Texto do documento:
'''

O Papa João XXIII era um exemplo patente do que representam as forças espirituais para a realização da nova humanidade. Sua simplicidade camponesa era a sua própria grandeza. Foi eleito, velho e sem forças, como um Papa de transição. Transformou-se, porém, na grande surpresa do mundo, escândalo para todos aqueles que queriam a Igreja anquilosada, fechada, isolada. Ele veio abrir a Igreja através da mensagem de Cristo, do amor e da compreensão. Deixou duas encíclicas extraordinárias, como obras de ciência e sabedoria. O Concílio foi obra sua também. Tinha tal consciência de, sua função de missionário que, numa audiência concedida às delegações, demorou-se mais tempo com um negro africano, um pagão e um representante de país comunista. Paulo VI, de temperamento diferente, continua, pela primazia da inteligência, a obra de primazia do coração de João XXIII. Paulo VI emprega muito a palavra diálogo. Disse: "O Concílio vem lançar uma ponte para o mundo moderno.

Perguntaram um dia ao neto de Alceu como o avô era tratado em casa: de Alceu ou Tristão? O menino coçou a cabeça e respondeu: "Eu chamo ele mesmo... é de vovô." Quero saber a origem do pseudônimo Tristão de Athayde. Mestre Alceu esclarece:

Eu ia ocupar a direção da fábrica de meu pai, depois de ter deixado a diplomacia. Ao mesmo tempo Renato Lopes me convida para escrever uma seção literária em O jornal. Pensei num pseudônimo, porque naquele tempo letras e comércio não combinavam muito. Eu havia enviado um soneto meu que fora recusado por uma revista literária, firmando-o com o pseudônimo de "Vasco Athayde" (português dos descobrimentos). Não podia usá-lo porque acabariam por indagar "com que autoridade vem ele fazer crítica?" Inventei então o Tristão de Athayde. Vem agora a parte surpreendente: mais tarde, lendo as Décadas, de João de Barros, venho a descobrir que, no século XVI, existiu realmente um Tristão de Athayde, muito sem-vergonha e muito explorador, com quem não quero parecer de jeito nenhum.

'''

Dados fornecidos:
'''

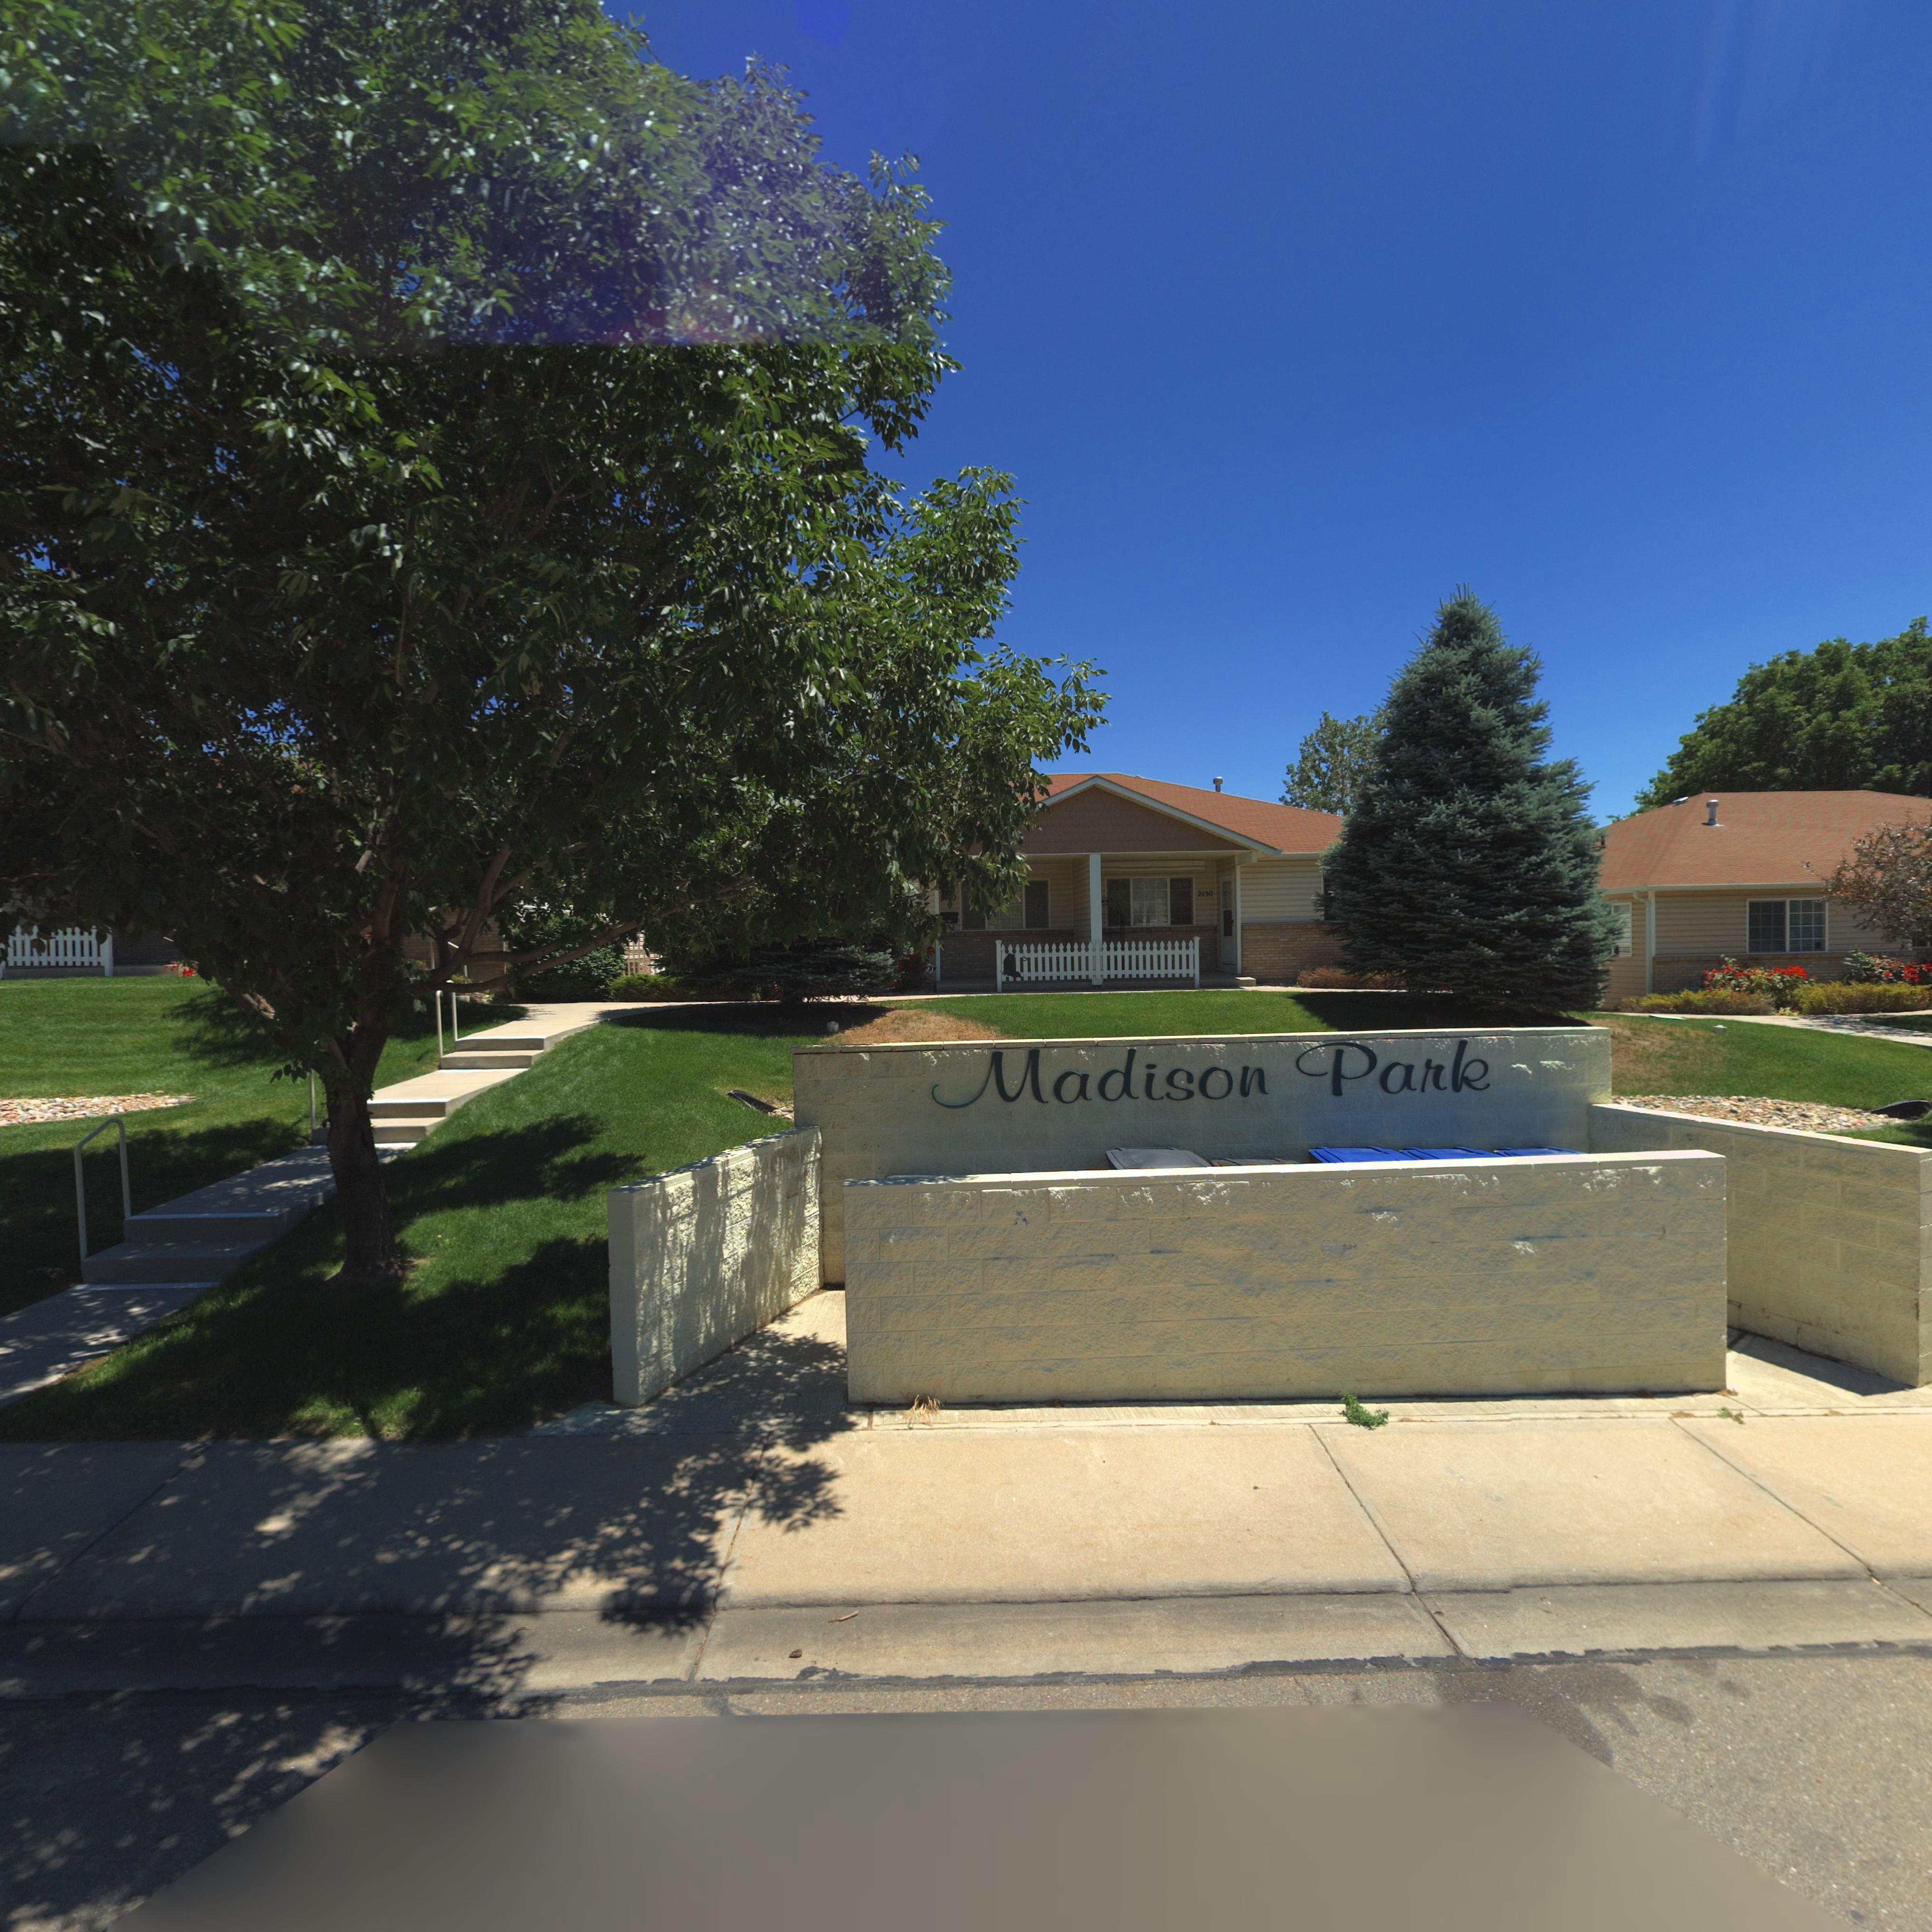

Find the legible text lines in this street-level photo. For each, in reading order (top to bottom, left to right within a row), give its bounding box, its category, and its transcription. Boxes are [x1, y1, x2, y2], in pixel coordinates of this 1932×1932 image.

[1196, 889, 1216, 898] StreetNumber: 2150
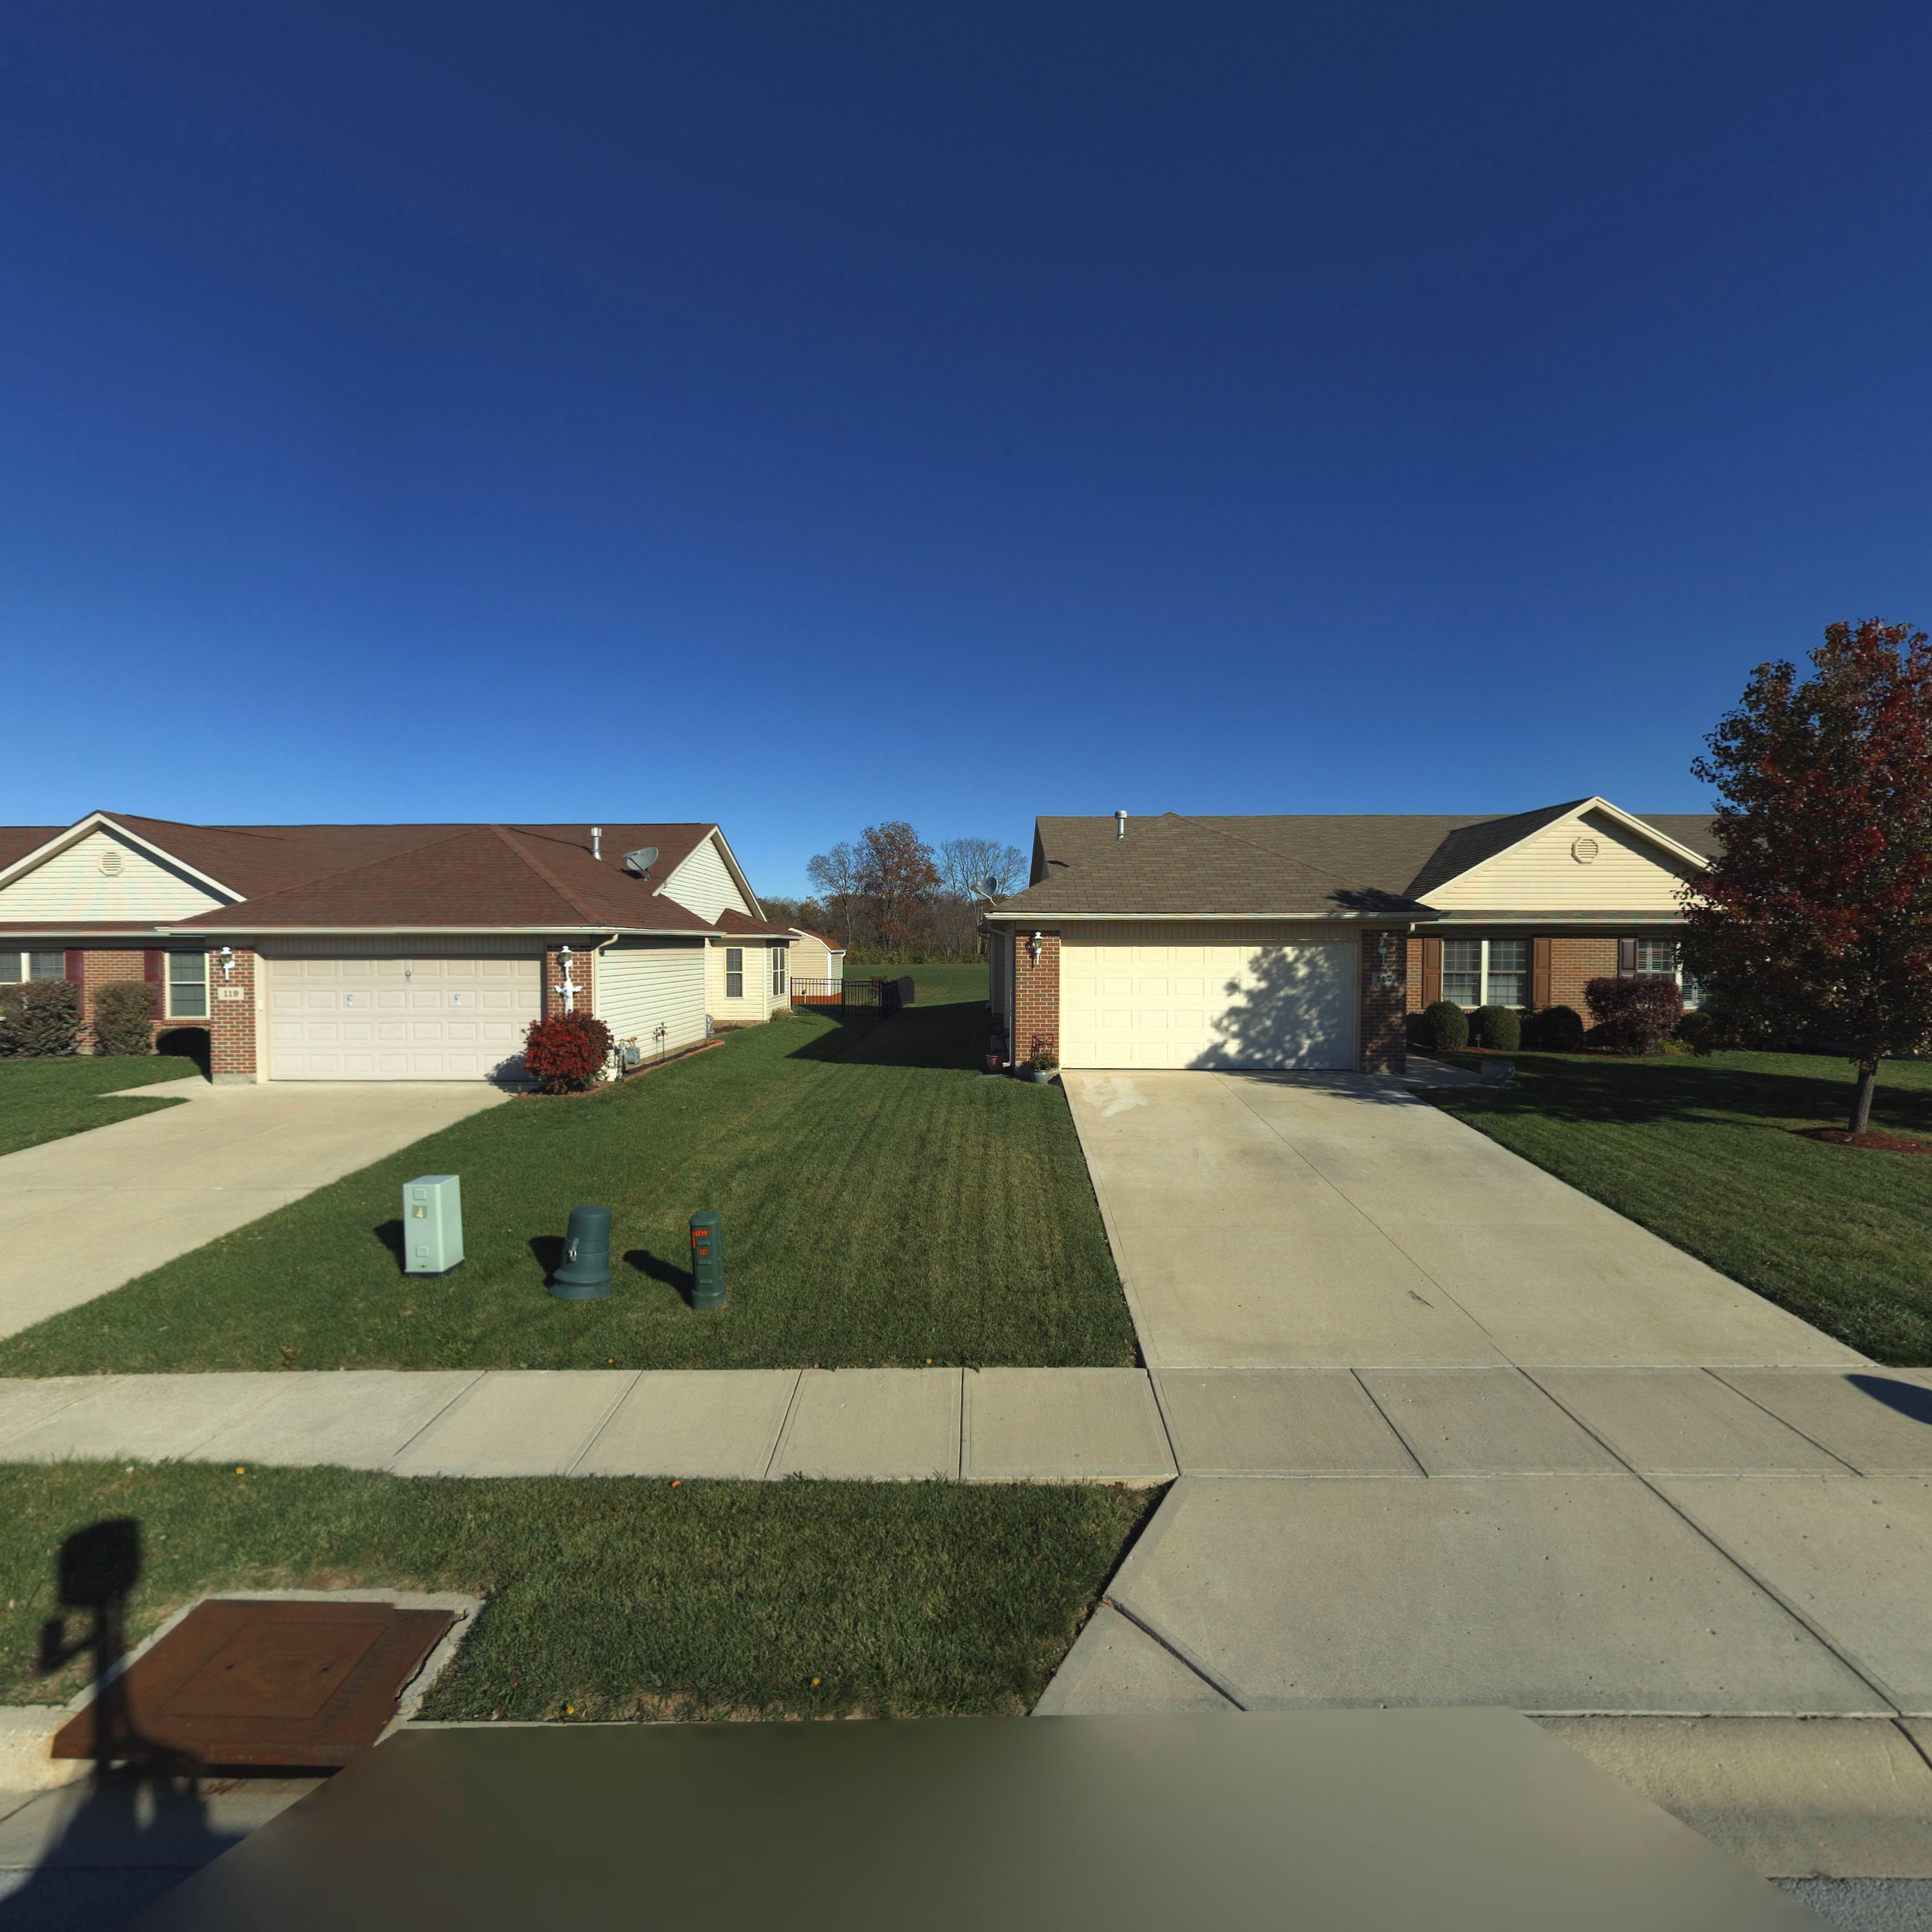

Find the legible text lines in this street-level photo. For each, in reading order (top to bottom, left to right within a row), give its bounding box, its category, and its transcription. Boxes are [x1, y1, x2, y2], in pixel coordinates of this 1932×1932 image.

'''

Tarefas a realizar:
1. Com base no texto do documento, as afirmações a seguir estão corretas? Responda sim ou não a cada uma e cite as palavras do texto que decidem a resposta. (a) João XXIII foi eleito como um Papa de transição. (b) O soneto assinado como "Vasco Athayde" foi aceito por uma revista literária. (c) A existência de um Tristão de Athayde no século XVI foi descoberta com a leitura das Décadas, de João de Barros.
2. Segundo o texto do documento, com quem João XXIII se demorou mais tempo na audiência concedida às delegações? Liste todos.
3. Redigite o trecho do texto do documento que começa nas palavras "Eu ia ocupar" e termina depois de "de jeito nenhum.".

Lista de soluções:
1.
(a) Sim: "Foi eleito, velho e sem forças, como um Papa de transição."
(b) Não: "Eu havia enviado um soneto meu que fora recusado por uma revista literária"
(c) Sim: "lendo as Décadas, de João de Barros, venho a descobrir que, no século XVI, existiu realmente um Tristão de Athayde"

2.
- um negro africano
- um pagão
- um representante de país comunista

3.
Eu ia ocupar a direção da fábrica de meu pai, depois de ter deixado a diplomacia. Ao mesmo tempo Renato Lopes me convida para escrever uma seção literária em O jornal. Pensei num pseudônimo, porque naquele tempo letras e comércio não combinavam muito. Eu havia enviado um soneto meu que fora recusado por uma revista literária, firmando-o com o pseudônimo de "Vasco Athayde" (português dos descobrimentos). Não podia usá-lo porque acabariam por indagar "com que autoridade vem ele fazer crítica?" Inventei então o Tristão de Athayde. Vem agora a parte surpreendente: mais tarde, lendo as Décadas, de João de Barros, venho a descobrir que, no século XVI, existiu realmente um Tristão de Athayde, muito sem-vergonha e muito explorador, com quem não quero parecer de jeito nenhum.